** THE RECORDS follows **
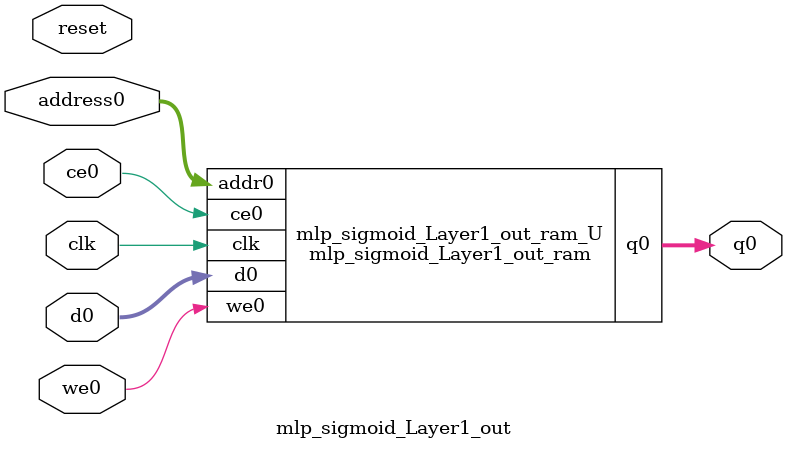
<source format=v>
`timescale 1 ns / 1 ps
module mlp_sigmoid_Layer1_out_ram (addr0, ce0, d0, we0, q0,  clk);

parameter DWIDTH = 32;
parameter AWIDTH = 9;
parameter MEM_SIZE = 257;

input[AWIDTH-1:0] addr0;
input ce0;
input[DWIDTH-1:0] d0;
input we0;
output reg[DWIDTH-1:0] q0;
input clk;

reg [DWIDTH-1:0] ram[0:MEM_SIZE-1];




always @(posedge clk)  
begin 
    if (ce0) begin
        if (we0) 
            ram[addr0] <= d0; 
        q0 <= ram[addr0];
    end
end


endmodule

`timescale 1 ns / 1 ps
module mlp_sigmoid_Layer1_out(
    reset,
    clk,
    address0,
    ce0,
    we0,
    d0,
    q0);

parameter DataWidth = 32'd32;
parameter AddressRange = 32'd257;
parameter AddressWidth = 32'd9;
input reset;
input clk;
input[AddressWidth - 1:0] address0;
input ce0;
input we0;
input[DataWidth - 1:0] d0;
output[DataWidth - 1:0] q0;



mlp_sigmoid_Layer1_out_ram mlp_sigmoid_Layer1_out_ram_U(
    .clk( clk ),
    .addr0( address0 ),
    .ce0( ce0 ),
    .we0( we0 ),
    .d0( d0 ),
    .q0( q0 ));

endmodule


</source>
** End of THE RECORDS **
* **DIRECTIVE**: Copy each record exactly. Leave any images out of the copy.

* **SOLUTION BELOW**:
<source format=v>
`timescale 1 ns / 1 ps
module mlp_sigmoid_Layer1_out_ram (addr0, ce0, d0, we0, q0,  clk);

parameter DWIDTH = 32;
parameter AWIDTH = 9;
parameter MEM_SIZE = 257;

input[AWIDTH-1:0] addr0;
input ce0;
input[DWIDTH-1:0] d0;
input we0;
output reg[DWIDTH-1:0] q0;
input clk;

reg [DWIDTH-1:0] ram[0:MEM_SIZE-1];




always @(posedge clk)  
begin 
    if (ce0) begin
        if (we0) 
            ram[addr0] <= d0; 
        q0 <= ram[addr0];
    end
end


endmodule

`timescale 1 ns / 1 ps
module mlp_sigmoid_Layer1_out(
    reset,
    clk,
    address0,
    ce0,
    we0,
    d0,
    q0);

parameter DataWidth = 32'd32;
parameter AddressRange = 32'd257;
parameter AddressWidth = 32'd9;
input reset;
input clk;
input[AddressWidth - 1:0] address0;
input ce0;
input we0;
input[DataWidth - 1:0] d0;
output[DataWidth - 1:0] q0;



mlp_sigmoid_Layer1_out_ram mlp_sigmoid_Layer1_out_ram_U(
    .clk( clk ),
    .addr0( address0 ),
    .ce0( ce0 ),
    .we0( we0 ),
    .d0( d0 ),
    .q0( q0 ));

endmodule


</source>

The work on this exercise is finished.